__SOURCE__:
The recent Dubai law has been introduced in order to facilitate a much broader usage of commercial drones in the UAE as a key component in the creation of the “Dubai Sky Dome” initiative that is under the control of the Dubai Civil Aviation Authority (Commercial Drone Professional, 2020). Law no. 4, which was unveiled in early 2020, intended to develop a comprehensive system for licensing and issuing permits and certificates, NOCs, and inspection services pertaining to drone systems (Commercial Drone Professional, 2020). Besides, the law intended to establish a legal system for investigating drone-related incidents and accidents. The importance of the legislation is associated with the creation of a “structural eco-system for drones” that can enable the transformation of Dubai into an infrastructure of virtual airspaces intended for unmanned aerial vehicle systems that can connect different locations and facilities through runways and miniature airports across the city (Godinho, 2020).

The Dubai Sky Dome will involve a network of ground stations used as drone airports as well as loading and connecting stations, as well as additional stations intended for maintenance, operation, and freight stations (Commercial Drone Professional, 2020). Besides, it will add classifications of the critical urban areas of Dubai with the purpose of creating a model for the distribution of ground and air service sites (“German Velocopter to operate autonomous air taxi in Dubai,” 2017). The initiative is the most recent component of Dubai’s Smart Autonomous Mobility Strategy, which aims at ensuring that one-fourth of all journeys in the emirate are included in the autonomous transportation network by 2030. Besides, the program is being backed by previous deals initiated by the Dubai authorities, such as the 2019 signing of an agreement between the Dubai Roads and Transport Authority (RTA) and the German Volocopter Company, which specializes in the production of Autonomous Air Vehicles, to launch the first air vehicle that would be capable of carrying two passengers (“German Velocopter to operate autonomous air taxi in Dubai,” 2017). The collaboration between the mentioned stakeholders has been developed on the basis of the opportunities that the drone systems sector presents.

__SHORT EXERCISE__:
In the passage on Dubai's drone law, what share of all journeys in the emirate does the Smart Autonomous Mobility Strategy aim to include in the autonomous transportation network by 2030?

__ENTRIES__:

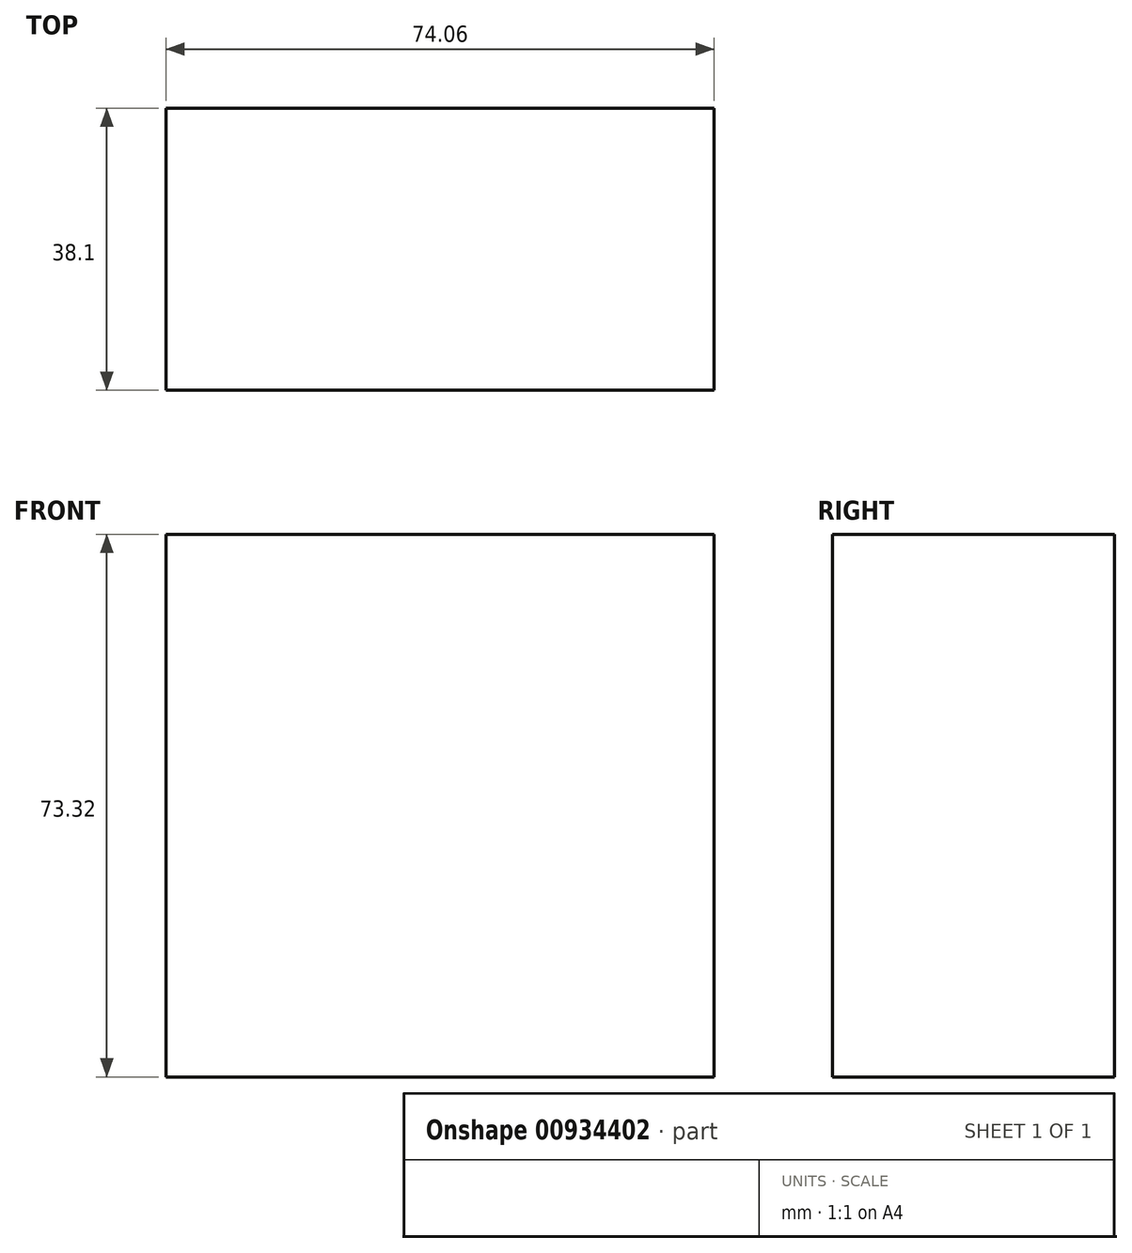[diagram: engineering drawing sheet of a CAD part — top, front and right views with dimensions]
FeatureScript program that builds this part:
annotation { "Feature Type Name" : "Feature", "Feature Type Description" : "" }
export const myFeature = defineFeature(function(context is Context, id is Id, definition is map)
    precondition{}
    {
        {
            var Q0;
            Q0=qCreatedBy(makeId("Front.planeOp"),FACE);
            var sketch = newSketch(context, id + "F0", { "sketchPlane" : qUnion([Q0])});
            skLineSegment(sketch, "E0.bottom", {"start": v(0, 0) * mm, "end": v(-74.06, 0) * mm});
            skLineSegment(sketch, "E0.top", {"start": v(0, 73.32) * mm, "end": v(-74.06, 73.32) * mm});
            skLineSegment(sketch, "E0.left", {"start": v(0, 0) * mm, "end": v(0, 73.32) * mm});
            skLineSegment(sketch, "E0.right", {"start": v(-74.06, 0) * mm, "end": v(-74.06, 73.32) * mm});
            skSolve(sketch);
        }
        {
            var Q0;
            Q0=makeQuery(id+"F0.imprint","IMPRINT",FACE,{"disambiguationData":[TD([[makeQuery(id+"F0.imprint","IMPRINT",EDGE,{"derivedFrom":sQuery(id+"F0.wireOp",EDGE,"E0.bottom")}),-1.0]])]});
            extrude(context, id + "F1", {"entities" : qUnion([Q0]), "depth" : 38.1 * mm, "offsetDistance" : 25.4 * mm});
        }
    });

---

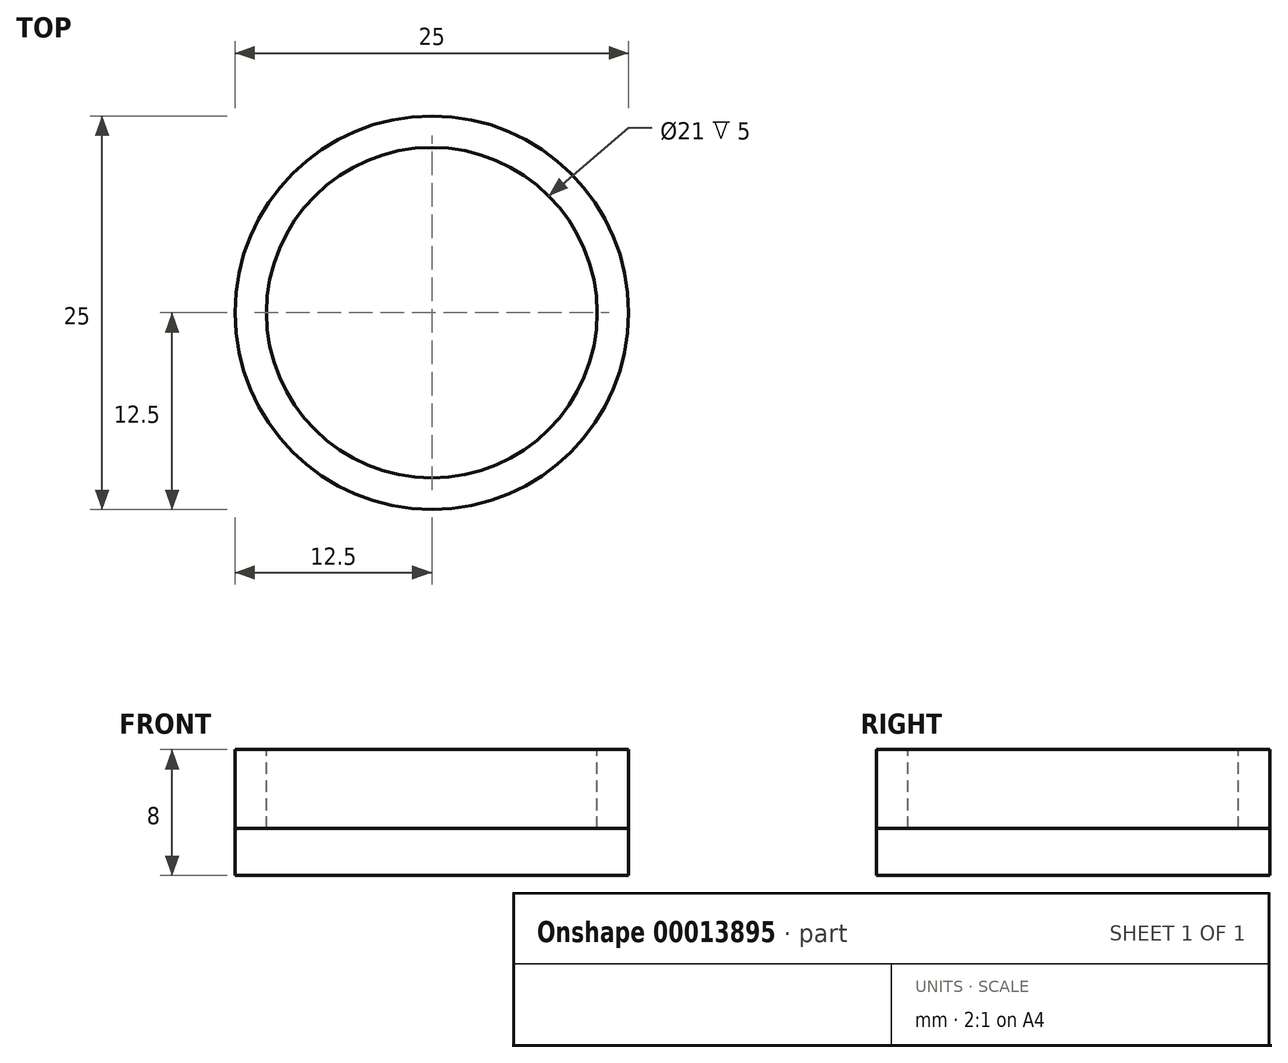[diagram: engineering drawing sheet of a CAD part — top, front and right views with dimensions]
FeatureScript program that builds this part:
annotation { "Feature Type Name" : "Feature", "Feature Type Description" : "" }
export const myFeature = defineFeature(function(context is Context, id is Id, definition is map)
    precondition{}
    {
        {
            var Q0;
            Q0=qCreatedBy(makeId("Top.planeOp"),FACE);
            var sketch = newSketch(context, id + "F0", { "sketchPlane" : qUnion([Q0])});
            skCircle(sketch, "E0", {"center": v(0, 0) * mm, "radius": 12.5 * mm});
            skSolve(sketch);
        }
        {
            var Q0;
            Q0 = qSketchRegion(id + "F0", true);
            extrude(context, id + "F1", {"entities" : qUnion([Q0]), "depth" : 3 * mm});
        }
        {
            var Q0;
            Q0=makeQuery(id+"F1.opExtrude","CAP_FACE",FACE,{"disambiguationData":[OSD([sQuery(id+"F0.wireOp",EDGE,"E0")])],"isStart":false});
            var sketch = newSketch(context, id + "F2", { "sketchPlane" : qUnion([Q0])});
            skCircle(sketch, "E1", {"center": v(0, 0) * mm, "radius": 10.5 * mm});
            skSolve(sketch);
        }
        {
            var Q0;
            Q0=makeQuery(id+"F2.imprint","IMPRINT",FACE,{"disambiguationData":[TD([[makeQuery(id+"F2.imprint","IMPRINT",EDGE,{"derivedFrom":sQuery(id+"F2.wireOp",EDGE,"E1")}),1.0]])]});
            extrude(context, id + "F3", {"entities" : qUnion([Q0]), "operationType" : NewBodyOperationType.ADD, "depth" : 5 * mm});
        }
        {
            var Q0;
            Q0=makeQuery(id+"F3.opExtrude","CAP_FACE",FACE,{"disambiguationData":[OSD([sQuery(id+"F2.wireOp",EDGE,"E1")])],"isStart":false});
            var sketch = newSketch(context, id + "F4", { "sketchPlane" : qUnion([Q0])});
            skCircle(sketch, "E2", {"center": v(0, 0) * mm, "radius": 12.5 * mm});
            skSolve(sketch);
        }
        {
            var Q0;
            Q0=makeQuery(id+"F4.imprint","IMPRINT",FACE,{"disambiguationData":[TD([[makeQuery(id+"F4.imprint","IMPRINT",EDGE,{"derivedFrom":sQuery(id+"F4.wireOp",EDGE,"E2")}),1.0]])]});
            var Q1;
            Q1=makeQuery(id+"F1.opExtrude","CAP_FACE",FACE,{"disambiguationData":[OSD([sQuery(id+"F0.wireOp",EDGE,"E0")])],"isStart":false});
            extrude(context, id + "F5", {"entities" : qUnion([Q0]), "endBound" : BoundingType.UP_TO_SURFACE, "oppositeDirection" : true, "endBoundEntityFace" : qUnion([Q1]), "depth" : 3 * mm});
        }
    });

__SOLUTION TO THIS TASK__:
One-fourth of all journeys.